§ ASSIGNMENT:
Where does the string "README" appear? Copy every line of the entries below that holds it.
[SOURCE INFORMATION Boundary: Start]
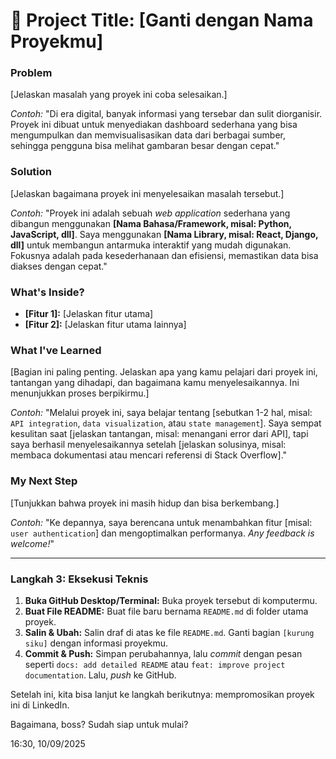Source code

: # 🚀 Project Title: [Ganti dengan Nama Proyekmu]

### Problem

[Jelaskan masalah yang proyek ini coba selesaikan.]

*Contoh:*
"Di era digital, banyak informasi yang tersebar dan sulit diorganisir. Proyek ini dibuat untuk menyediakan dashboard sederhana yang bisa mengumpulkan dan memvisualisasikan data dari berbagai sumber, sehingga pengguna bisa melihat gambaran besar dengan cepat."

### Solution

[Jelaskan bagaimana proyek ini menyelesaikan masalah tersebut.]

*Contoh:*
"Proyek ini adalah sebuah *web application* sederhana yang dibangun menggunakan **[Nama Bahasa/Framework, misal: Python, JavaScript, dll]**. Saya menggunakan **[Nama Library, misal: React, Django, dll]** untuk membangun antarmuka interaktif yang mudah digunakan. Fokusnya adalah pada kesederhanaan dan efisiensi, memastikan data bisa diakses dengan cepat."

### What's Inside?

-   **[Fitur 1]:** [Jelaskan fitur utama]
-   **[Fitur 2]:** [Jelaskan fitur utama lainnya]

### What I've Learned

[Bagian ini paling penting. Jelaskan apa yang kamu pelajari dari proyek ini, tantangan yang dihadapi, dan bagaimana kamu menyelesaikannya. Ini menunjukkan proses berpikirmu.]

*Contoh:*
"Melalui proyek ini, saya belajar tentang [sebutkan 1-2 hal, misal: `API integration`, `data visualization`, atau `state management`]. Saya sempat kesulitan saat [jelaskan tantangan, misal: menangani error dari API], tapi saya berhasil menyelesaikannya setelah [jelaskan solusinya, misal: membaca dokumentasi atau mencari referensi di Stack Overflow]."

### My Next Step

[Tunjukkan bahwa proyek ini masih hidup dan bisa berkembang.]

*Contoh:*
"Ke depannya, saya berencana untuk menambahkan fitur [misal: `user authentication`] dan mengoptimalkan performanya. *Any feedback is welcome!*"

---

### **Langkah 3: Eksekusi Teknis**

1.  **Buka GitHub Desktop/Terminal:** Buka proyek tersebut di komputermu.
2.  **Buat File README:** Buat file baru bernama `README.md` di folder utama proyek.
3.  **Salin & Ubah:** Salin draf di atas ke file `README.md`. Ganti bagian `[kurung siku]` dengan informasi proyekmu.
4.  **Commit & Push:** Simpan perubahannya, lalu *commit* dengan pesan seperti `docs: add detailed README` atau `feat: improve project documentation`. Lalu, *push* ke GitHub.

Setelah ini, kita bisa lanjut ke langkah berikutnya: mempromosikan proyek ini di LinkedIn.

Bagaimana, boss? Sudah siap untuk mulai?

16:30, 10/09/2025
[SOURCE INFORMATION Boundary: End]
[SOURCE INFORMATION Boundary: Start]
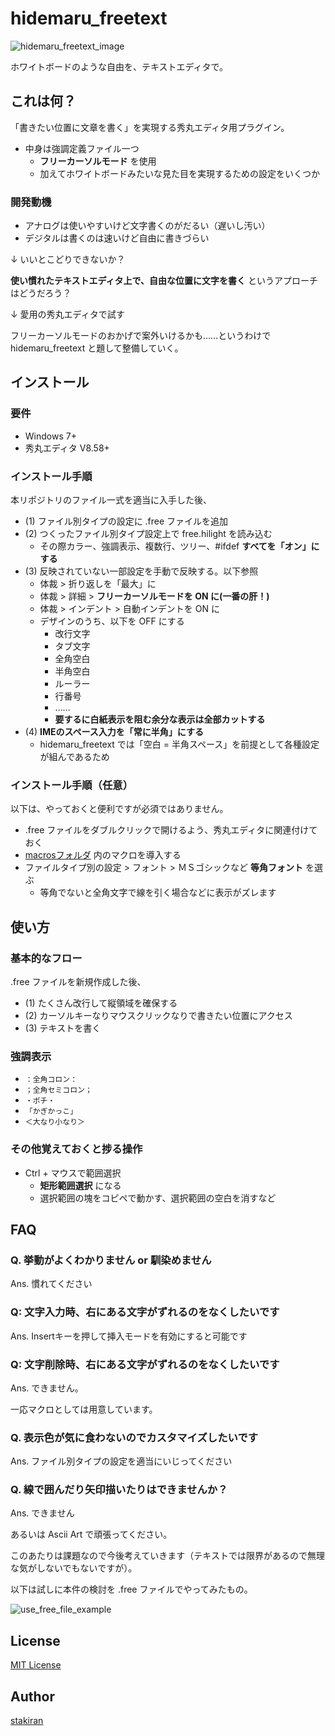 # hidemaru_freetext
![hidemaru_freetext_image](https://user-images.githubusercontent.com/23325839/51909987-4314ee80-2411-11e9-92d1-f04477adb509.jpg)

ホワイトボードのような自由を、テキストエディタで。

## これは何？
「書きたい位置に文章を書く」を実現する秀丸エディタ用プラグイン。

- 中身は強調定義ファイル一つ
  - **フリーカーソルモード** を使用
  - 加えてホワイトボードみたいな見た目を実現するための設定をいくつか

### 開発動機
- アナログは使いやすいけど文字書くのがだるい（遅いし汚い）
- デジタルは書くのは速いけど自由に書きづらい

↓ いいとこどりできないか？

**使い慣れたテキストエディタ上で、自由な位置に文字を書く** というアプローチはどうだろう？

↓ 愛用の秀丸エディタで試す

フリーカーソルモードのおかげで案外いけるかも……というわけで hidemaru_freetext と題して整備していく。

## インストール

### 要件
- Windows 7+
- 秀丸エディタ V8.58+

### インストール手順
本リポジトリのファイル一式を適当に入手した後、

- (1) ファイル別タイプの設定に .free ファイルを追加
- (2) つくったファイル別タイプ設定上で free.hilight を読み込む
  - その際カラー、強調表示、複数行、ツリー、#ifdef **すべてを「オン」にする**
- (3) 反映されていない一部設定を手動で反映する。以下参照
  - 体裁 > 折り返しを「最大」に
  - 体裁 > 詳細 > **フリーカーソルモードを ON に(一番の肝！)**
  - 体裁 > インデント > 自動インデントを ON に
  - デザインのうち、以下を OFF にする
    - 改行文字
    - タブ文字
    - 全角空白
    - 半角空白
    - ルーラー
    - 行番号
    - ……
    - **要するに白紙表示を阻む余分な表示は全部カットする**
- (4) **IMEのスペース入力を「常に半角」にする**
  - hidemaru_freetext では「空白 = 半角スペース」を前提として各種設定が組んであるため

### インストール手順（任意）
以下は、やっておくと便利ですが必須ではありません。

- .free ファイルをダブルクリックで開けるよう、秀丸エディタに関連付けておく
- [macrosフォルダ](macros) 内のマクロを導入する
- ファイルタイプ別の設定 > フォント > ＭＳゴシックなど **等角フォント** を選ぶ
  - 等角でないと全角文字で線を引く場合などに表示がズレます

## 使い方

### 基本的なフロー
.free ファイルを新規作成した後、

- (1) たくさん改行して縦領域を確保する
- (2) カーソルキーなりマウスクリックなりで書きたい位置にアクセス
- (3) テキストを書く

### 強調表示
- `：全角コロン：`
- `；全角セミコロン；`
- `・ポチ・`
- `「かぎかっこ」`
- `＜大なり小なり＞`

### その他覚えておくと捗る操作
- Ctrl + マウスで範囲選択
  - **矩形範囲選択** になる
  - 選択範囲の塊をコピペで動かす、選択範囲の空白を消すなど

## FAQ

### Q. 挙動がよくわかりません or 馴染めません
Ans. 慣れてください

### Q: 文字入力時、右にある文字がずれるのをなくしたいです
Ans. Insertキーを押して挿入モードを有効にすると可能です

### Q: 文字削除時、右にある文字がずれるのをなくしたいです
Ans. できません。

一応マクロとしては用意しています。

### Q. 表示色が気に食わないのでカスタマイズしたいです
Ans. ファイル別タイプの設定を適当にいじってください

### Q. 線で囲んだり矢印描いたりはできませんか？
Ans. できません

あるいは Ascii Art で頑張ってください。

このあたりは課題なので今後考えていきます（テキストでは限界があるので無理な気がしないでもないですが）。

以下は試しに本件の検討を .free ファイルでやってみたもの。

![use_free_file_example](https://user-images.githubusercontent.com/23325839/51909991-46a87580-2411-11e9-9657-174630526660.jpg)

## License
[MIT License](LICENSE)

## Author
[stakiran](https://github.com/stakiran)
[SOURCE INFORMATION Boundary: End]
§ RESPONSE TO THE TASK:
2.  **Buat File README:** Buat file baru bernama `README.md` di folder utama proyek.
3.  **Salin & Ubah:** Salin draf di atas ke file `README.md`. Ganti bagian `[kurung siku]` dengan informasi proyekmu.
4.  **Commit & Push:** Simpan perubahannya, lalu *commit* dengan pesan seperti `docs: add detailed README` atau `feat: improve project documentation`. Lalu, *push* ke GitHub.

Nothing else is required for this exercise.